Giorno di splendida luce e di intima gioia è questo.
Dopo averlo a lungo atteso e desiderato, nel tempo di Avvento, il Signore Gesù, Dio fatto uomo, è oggi tra noi. Si è rivestito della nostra carne, cammina con noi, entra nella storia degli uomini come nostro fratello e compagno di viaggio.
Dio si è fatto vicino ad ogni uomo che lo cerca.
Lo sapremo accogliere? Lo vorremo riconoscere? Lo sapremo amare e quindi seguire, condividendo le sue scelte, felici di essere stati scelti come suoi amici e discepoli?
Egli si offre a noi nella semplicità di un umile bambino, lui che è “irradiazione della gloria del Padre e impronta della sua sostanza, lui che tutto sostiene con la sua parola potente”, come ce lo ha presentato la lettera agli Ebrei che abbiamo appena ascoltato. Eppure non ha disdegnato di assumere la nostra umanità. Il Verbo si è fatto carne, cioè fragilità e debolezza, come ciascuno di noi.
Per incontrare Dio, basta avere l’umiltà di chinarsi sul Bambino di Betlemme, la più piccola delle città di Giuda, ma luogo già predetto dai profeti per la manifestazione del l’atteso Messia.
Solo i piccoli e gli umili sanno riconoscere nel bambino Gesù il Dio fatto uomo, perché egli usa il linguaggio dell’amore, si lascia riconoscere dentro un alfabeto conosciuto solo da quanti, in tutta semplicità, conoscono questi segni così semplici e immediati, ma tanto densi di significato.
Che ne sa il mondo del linguaggio dell’amore?
E’ avvezzo ad altri linguaggi, molto diversi e tanto difformi dalle scelte di Dio: quello della esclusione, della prevalenza del più forte, del più potente, della violenza, della difesa dei diritti individuali e via di seguito.
Esiste in verità un altro linguaggio, quello del cuore, di chi si china, come Gesù, sul piccolo e sul povero, sul debole e sull’emarginato, di chi si impegna accanto ai bisognosi, ai falliti della vita, agli ultimi.
Il linguaggio di chi non si rifugia nel privato, ma si apre agli altri, di chi stabilisce relazioni amicali con tutti, di chi sa donare tempo e competenze da offrire generosamente agli altri.
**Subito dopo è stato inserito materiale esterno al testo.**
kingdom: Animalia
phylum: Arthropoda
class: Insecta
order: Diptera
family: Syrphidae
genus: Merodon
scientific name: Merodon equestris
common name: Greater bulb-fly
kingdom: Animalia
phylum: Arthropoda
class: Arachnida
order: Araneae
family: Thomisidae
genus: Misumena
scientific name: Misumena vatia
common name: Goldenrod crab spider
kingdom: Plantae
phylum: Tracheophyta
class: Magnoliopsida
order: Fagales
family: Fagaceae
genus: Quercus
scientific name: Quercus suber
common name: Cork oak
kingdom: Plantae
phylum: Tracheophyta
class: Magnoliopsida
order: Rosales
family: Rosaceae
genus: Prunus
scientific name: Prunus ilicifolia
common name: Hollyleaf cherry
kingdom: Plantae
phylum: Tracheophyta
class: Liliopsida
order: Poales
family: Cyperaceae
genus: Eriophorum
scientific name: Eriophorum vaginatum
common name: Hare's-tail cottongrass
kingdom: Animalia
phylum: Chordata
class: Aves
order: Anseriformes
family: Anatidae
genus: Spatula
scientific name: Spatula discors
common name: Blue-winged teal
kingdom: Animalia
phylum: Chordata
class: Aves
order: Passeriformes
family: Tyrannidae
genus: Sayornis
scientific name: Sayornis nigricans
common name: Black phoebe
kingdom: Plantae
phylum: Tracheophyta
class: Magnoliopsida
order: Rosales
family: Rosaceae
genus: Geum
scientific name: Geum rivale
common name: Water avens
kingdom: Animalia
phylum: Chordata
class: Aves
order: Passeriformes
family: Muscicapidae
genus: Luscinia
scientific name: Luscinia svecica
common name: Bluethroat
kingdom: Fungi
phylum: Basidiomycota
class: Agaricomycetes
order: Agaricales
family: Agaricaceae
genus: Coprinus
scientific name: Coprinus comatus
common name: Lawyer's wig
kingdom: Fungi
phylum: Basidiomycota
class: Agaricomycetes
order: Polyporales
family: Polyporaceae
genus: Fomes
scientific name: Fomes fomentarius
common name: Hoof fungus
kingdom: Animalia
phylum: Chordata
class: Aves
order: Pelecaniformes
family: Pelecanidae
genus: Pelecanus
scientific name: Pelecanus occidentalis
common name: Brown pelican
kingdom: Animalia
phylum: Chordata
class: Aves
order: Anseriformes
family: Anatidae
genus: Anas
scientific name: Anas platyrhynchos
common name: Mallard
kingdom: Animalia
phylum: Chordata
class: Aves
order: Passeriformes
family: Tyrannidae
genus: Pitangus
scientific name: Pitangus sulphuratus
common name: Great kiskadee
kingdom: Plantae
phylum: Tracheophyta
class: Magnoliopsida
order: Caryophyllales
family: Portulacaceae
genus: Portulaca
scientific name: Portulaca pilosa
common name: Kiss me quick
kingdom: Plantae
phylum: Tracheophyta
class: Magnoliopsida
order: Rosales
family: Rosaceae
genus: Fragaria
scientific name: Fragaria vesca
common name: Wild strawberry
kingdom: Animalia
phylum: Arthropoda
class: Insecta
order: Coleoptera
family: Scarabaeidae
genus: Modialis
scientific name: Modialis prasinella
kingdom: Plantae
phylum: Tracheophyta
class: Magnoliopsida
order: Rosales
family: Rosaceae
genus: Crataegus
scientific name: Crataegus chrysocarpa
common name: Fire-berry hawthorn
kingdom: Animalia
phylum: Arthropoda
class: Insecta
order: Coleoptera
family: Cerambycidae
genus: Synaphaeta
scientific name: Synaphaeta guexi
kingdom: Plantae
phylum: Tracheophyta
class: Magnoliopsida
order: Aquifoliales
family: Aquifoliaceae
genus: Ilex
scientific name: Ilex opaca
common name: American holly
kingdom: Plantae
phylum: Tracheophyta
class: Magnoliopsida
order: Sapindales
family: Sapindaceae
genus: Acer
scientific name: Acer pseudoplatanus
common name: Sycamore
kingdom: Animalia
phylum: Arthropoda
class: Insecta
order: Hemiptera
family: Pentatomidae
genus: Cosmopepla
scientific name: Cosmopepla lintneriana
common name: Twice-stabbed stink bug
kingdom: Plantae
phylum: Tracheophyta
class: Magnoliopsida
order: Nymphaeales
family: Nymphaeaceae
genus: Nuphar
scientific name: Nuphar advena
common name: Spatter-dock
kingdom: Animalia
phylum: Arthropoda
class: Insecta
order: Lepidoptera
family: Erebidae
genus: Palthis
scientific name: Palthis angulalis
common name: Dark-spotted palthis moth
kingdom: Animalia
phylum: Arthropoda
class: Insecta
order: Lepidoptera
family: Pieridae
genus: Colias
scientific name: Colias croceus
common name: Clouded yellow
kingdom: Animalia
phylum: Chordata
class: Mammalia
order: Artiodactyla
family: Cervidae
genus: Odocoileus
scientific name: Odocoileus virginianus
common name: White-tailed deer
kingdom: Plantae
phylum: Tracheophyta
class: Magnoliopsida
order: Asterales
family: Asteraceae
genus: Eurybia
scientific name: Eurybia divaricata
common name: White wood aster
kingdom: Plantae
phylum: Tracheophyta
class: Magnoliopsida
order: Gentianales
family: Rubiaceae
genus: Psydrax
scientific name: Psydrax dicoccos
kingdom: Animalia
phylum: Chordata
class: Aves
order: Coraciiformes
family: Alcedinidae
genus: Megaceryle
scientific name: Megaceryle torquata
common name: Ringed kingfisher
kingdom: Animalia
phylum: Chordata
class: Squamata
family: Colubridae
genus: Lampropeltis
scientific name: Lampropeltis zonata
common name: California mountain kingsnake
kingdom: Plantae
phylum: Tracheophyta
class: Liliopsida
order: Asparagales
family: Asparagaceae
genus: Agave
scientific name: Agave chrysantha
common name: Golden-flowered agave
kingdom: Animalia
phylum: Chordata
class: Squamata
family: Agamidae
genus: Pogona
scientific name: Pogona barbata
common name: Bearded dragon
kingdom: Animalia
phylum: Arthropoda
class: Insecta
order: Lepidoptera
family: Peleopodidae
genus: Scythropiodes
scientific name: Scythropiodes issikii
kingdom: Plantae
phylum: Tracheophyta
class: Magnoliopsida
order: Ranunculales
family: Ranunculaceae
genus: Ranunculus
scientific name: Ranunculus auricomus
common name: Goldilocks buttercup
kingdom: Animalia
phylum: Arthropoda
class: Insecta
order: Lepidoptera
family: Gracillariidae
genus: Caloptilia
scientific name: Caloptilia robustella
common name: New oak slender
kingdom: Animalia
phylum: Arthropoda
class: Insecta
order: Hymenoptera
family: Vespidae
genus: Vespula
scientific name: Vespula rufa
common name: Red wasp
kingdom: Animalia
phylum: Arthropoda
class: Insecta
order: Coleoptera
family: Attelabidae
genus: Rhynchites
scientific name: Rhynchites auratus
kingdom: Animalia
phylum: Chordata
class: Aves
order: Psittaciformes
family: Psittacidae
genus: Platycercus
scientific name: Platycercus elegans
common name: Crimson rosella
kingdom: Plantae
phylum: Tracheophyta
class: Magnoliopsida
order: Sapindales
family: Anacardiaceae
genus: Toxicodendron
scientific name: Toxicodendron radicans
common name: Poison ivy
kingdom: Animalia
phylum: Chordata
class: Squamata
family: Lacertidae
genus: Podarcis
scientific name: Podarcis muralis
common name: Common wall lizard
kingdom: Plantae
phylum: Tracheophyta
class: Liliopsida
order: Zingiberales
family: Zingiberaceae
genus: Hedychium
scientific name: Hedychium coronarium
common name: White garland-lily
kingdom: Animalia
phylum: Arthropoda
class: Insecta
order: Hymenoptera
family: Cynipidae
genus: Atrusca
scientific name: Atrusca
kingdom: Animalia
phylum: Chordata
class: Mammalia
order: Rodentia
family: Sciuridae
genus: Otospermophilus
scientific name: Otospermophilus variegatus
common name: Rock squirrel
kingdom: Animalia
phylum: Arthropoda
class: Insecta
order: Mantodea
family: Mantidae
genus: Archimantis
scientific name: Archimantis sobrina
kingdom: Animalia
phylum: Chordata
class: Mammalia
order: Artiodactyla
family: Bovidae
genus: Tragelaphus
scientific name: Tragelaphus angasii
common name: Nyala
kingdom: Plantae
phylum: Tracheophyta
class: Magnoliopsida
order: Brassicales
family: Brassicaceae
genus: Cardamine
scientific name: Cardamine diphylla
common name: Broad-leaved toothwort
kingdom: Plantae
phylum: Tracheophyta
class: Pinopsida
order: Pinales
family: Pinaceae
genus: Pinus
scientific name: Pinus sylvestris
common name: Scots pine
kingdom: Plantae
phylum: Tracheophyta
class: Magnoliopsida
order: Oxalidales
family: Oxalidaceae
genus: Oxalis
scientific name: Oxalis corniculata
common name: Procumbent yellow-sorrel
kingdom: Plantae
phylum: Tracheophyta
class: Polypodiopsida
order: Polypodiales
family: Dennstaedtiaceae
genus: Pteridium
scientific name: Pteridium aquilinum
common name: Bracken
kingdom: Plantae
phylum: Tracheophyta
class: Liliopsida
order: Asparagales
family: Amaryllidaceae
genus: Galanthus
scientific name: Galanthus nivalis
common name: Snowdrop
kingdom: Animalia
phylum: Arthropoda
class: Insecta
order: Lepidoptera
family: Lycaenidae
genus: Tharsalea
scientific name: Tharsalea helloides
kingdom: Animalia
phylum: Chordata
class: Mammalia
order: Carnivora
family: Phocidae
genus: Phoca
Il linguaggio della fedeltà che conferma le promesse fatte anche nei momenti dell’ incomprensione.
Il linguaggio dell’amore supera ogni barriera, utilizza ogni occasione, crea nuovi spazi per parlare al cuore di ogni persona, che ha tanta fame di incontro, di essere ascoltata e accolta, incoraggiata e riconosciuta nella sua irripetibile bellezza, a volte tanto soffocata e repressa, così da apparine esteriormente priva.
Far rifiorire sul volto degli altri la gioia di essere vivi, di essere preziosi, desiderati e accolti perché amati dall’unico Dio che è venuto nella nostra carne e si identifica con i più deboli. È’ con questi nostri fratelli che Dio si lascia riconoscere. E attraverso di essi che noi comprendiamo la misericordia di Dio. Egli ci raggiunge tutti, fino gli ultimi tra gli ultimi e per ciascuno ha parole di consolazione e di perdono.
E’ lì che Dio si lascia trovare, perché ad essi rivela la sua gloria.